◆ Your instructions ◆
Revise the text about the NBN-Optus deal by restating everything from "The Australian Competition" down to "for its customers." and swapping "fixed line competitor" for "wireline competitor".

─── Exercise text

In a speech made to Parliament yesterday, the Hon. Malcolm Turnbull said the draft decision by the competition watchdog, the ACCC, to approve the $800m deal between National Broadband Network Co and Optus, where the latter will decommission its hybrid coaxial network (HFC) and move 400,000 broadband customers over to the NBN, as “a thoroughly unconvincing and contradictory document.”

Read: NBN-Optus $800M Deal Green Light

In fact, Turnbull reckons the ACCC is playing silly beggars with the NBN Co (and Optus), and will reverse the decision to allow Australia’s telco No. 2 to shift to the high speed fibre network, which it said delivered “clear and quantifiable” public benefits Tuesday last.

The Australian Competition and Consumer Commission said the Optus-NBN Co HFC Agreement removes a “potentially significant” fixed line competitor to the NBN, it admitted Tuesday, but conceded Optus was unlikely to invest further in faster broadband services for its customers.

NBN Co and Telstra signed a similar deal earlier this year, worth $11 bn in total.

Optus’ existing HFC network would only provide a “close substitute” to the NBN for customers seeking low speed broadband, ACCC Chairman Richard Sims also noted.

“So unconvincing is the draft determination that one shrewd observer of the NBN saga suggested to me that it was a draft determination designed to be reversed following the period of public consultation,” Turnbull, Liberal MP East Sydney told Parliament.

Turnbull, a long time sworn enemy of Labor’s $36 bn (which actually costs far more if Turnbull is to be believed) NBN project, labelled it as “anti-competitive,” arguing there will be zero broadband competition in an NBN world, when this isn’t quite the case – all telco’s and several newbies will still be selling rival broadband services albeit from one fast network.

“In the socialist paradise of Julia Gillard’s Australia the government is building a massive new fixed line telecommunications monopoly and, just in case there would be any competition with it, the government is paying Telstra and Optus to decommission their HFC networks as well as paying Telstra to decommission its copper network.”

And the Shadow Comms Minister also reckons Optus and other telcos should maintain the HFC network over a high speed fibre network, despite the ACCC findings to the contrary.

 

“The truth is that everywhere in the world HFC cable networks are providing very high-speed broadband and real, effective, commercial competition with fibre-to-the-premises networks, fibre-to-the-node networks and various variations on those two.”

 He also condemned the recent $3.6 million advertising spend by NBN Co as “quite heroic.”

──────
─── Data section

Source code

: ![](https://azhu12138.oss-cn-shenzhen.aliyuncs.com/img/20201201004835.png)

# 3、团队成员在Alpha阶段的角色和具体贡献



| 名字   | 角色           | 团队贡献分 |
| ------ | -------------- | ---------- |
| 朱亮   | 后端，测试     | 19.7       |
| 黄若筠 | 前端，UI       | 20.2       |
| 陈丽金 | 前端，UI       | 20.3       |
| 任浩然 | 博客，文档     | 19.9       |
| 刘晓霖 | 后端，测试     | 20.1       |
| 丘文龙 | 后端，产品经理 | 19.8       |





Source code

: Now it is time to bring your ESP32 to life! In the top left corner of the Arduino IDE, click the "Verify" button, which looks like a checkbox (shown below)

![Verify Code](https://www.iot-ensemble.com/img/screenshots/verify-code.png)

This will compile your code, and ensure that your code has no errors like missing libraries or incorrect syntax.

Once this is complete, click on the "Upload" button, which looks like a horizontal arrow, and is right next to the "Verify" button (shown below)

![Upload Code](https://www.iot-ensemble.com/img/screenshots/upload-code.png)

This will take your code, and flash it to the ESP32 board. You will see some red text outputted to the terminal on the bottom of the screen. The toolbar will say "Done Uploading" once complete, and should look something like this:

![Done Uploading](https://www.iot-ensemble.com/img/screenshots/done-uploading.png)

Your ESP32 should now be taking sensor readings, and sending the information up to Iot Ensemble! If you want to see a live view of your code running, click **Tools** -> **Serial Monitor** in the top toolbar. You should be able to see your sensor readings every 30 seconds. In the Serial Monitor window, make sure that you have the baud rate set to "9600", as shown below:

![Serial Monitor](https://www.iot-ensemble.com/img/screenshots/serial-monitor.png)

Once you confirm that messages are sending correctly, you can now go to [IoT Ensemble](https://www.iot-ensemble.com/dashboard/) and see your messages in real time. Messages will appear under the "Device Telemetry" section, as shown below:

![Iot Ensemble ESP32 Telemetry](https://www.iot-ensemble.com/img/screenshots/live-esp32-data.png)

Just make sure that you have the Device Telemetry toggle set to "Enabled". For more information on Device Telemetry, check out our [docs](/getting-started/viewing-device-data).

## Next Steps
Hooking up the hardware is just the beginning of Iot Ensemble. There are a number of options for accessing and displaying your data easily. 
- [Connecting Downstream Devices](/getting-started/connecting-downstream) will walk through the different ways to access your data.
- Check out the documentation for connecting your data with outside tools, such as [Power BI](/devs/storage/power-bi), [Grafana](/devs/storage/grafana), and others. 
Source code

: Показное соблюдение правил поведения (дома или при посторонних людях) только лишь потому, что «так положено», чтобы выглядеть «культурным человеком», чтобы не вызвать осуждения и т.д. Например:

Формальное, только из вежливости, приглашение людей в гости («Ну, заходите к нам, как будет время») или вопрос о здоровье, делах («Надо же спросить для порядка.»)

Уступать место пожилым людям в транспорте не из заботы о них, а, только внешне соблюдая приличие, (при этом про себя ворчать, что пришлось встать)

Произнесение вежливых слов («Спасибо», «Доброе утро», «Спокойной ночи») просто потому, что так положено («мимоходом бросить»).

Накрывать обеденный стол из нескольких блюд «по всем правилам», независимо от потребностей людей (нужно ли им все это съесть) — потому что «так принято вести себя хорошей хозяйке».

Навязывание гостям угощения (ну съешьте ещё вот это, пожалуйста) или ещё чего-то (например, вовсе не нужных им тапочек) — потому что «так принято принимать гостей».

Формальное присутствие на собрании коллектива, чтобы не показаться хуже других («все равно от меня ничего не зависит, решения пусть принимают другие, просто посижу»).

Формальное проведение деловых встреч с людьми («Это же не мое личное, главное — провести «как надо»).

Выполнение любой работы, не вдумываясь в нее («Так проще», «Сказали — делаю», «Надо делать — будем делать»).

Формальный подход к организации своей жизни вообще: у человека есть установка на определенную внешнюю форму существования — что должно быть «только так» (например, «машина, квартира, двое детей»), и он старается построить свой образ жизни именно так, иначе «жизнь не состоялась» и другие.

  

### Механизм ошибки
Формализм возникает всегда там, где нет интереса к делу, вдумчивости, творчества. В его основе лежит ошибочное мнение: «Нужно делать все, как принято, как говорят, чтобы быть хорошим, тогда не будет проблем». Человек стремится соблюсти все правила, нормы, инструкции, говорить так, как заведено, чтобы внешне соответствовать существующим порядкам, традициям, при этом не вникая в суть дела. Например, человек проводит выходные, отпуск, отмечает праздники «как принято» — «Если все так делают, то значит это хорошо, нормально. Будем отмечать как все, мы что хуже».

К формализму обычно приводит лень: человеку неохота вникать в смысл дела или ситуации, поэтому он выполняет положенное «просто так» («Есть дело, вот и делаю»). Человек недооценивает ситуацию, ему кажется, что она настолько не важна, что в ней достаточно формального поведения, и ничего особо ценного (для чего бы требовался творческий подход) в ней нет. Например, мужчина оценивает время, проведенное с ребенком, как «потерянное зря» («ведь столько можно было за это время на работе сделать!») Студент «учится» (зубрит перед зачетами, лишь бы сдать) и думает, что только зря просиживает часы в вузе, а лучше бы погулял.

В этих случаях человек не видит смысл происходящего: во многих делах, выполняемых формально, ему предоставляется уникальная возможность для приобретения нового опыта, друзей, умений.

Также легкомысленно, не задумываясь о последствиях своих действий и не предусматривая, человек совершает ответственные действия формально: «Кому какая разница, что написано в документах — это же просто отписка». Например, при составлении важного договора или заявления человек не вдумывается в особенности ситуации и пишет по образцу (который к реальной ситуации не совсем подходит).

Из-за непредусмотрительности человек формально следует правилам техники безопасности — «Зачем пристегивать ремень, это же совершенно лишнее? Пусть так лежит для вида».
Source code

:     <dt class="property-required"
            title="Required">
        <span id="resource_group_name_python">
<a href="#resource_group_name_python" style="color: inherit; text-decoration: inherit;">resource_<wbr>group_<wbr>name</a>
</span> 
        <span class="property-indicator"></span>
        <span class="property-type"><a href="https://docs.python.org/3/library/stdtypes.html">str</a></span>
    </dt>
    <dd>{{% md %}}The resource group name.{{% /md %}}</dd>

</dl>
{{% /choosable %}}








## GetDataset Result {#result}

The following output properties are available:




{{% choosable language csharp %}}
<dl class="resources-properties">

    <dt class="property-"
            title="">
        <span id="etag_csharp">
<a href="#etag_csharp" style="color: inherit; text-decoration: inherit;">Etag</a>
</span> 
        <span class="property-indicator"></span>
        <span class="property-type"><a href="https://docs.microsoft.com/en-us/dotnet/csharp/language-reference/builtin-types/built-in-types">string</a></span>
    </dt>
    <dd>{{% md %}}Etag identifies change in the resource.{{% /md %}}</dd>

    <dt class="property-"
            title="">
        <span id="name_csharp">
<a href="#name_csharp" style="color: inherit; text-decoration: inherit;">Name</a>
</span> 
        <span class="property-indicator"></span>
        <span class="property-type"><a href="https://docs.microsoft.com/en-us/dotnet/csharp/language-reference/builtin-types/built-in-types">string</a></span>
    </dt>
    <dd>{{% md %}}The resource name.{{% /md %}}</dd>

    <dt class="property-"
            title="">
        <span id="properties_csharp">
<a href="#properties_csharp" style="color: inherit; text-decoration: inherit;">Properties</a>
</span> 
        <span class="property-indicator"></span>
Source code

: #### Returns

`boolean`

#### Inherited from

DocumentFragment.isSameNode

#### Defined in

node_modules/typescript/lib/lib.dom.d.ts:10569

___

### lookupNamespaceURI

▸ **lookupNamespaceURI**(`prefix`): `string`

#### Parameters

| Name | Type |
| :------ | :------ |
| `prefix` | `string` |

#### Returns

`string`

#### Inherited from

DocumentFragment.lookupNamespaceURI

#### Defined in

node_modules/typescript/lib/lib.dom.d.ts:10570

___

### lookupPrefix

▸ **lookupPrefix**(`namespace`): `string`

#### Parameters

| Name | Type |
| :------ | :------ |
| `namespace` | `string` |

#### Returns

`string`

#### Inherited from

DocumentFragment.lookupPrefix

──────

◆ Final answer ◆
The Australian Competition and Consumer Commission said the Optus-NBN Co HFC Agreement removes a “potentially significant” wireline competitor to the NBN, it admitted Tuesday, but conceded Optus was unlikely to invest further in faster broadband services for its customers.